#### GOAL OF THE EXERCISE:
Pull the text lines from each of the entries below and copy them without a single change, omitting the pictures.

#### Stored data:
§ §

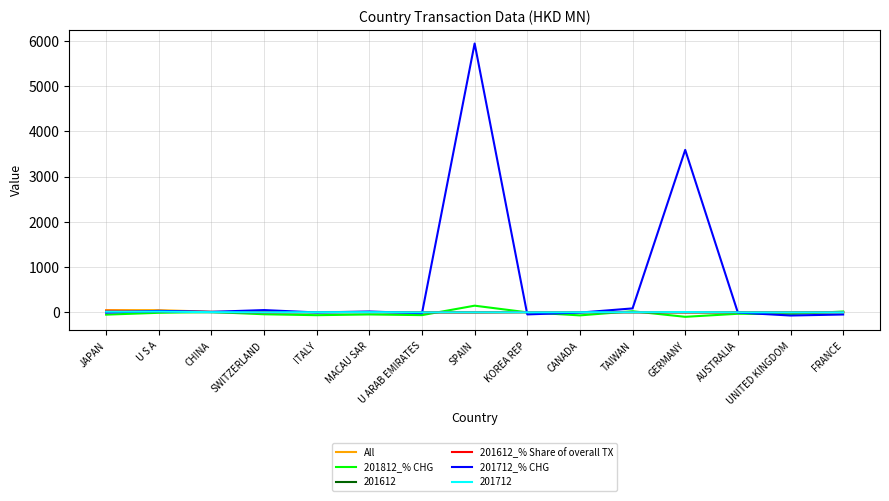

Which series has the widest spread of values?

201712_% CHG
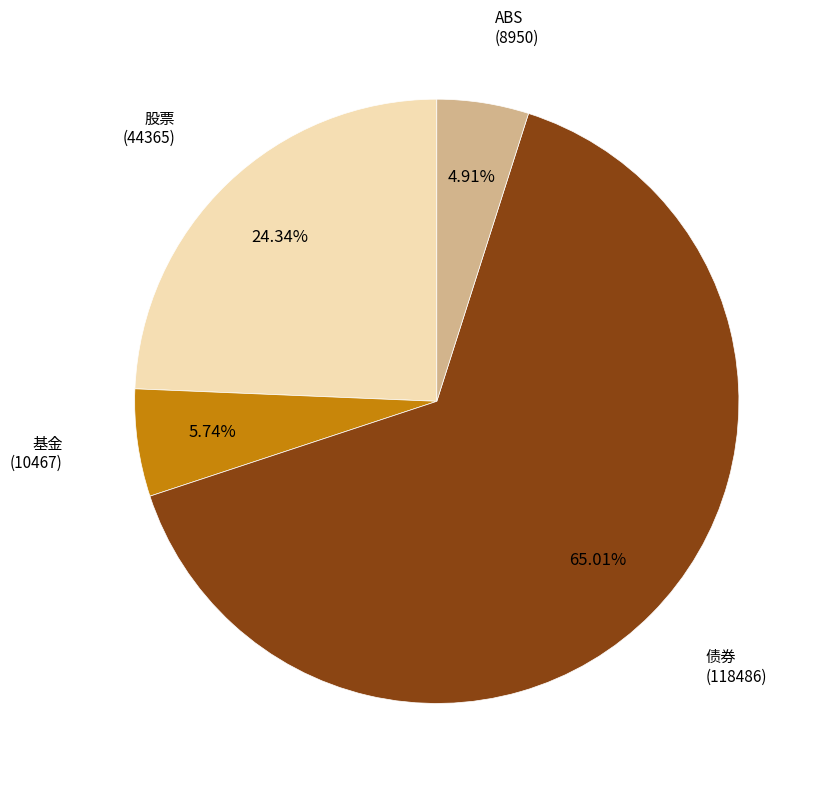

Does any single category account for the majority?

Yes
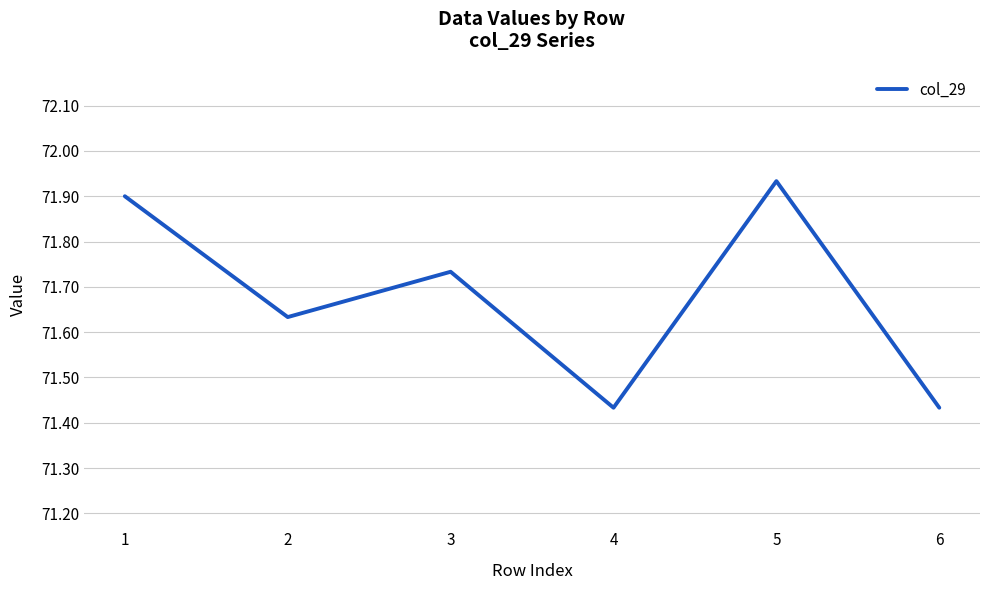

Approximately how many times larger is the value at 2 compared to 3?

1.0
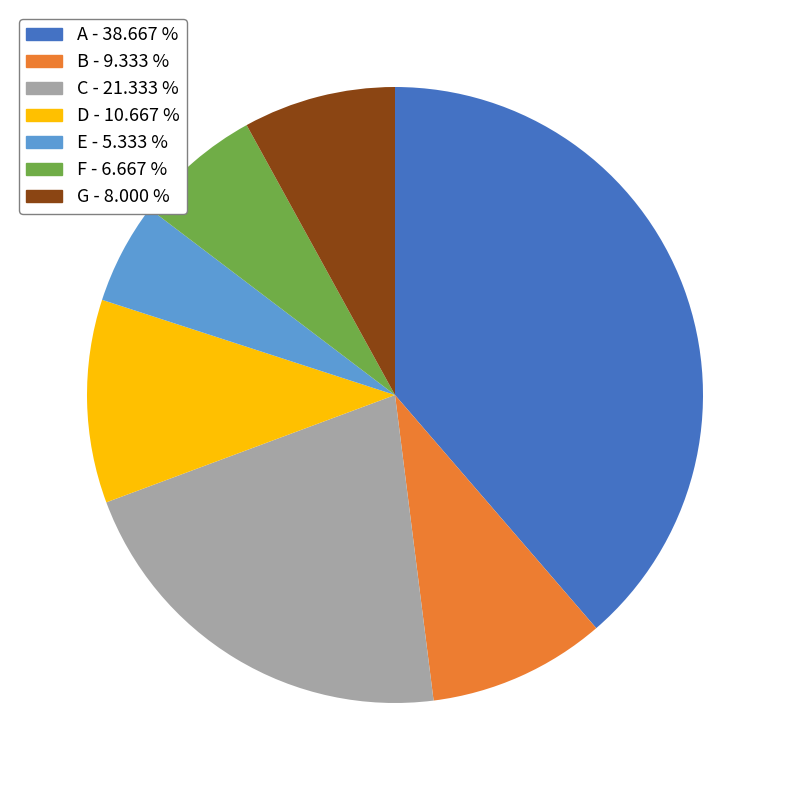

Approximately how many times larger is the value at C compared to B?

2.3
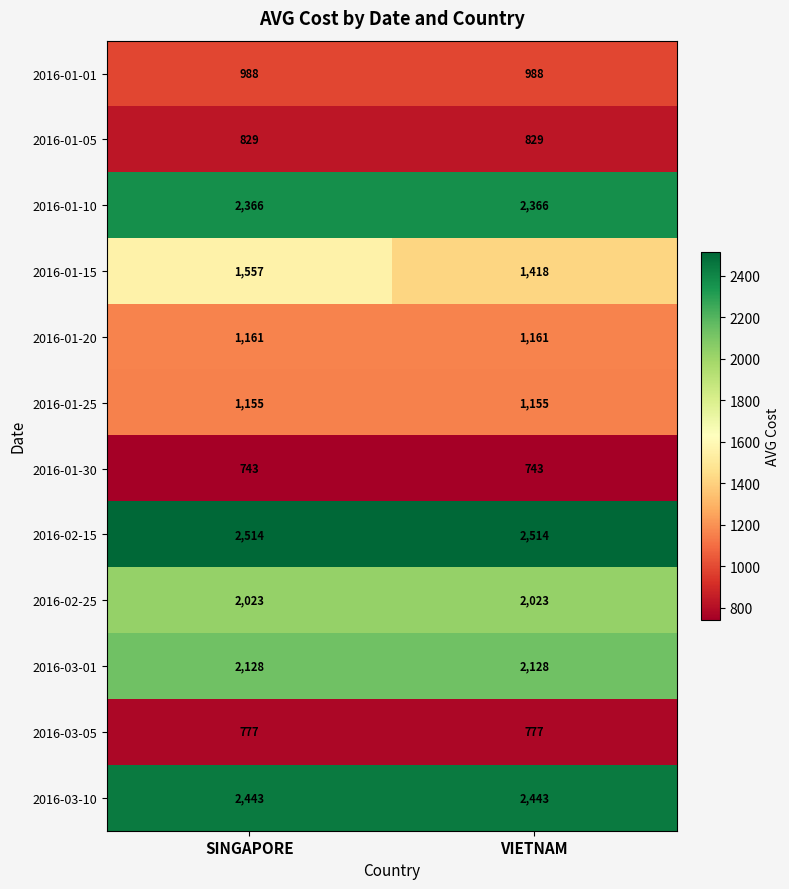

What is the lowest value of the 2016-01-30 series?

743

§ §

#### OUTPUT BELOW:
Which series has the widest spread of values?

201712_% CHG

Does any single category account for the majority?

Yes

Approximately how many times larger is the value at 2 compared to 3?

1.0

Approximately how many times larger is the value at C compared to B?

2.3

What is the lowest value of the 2016-01-30 series?

743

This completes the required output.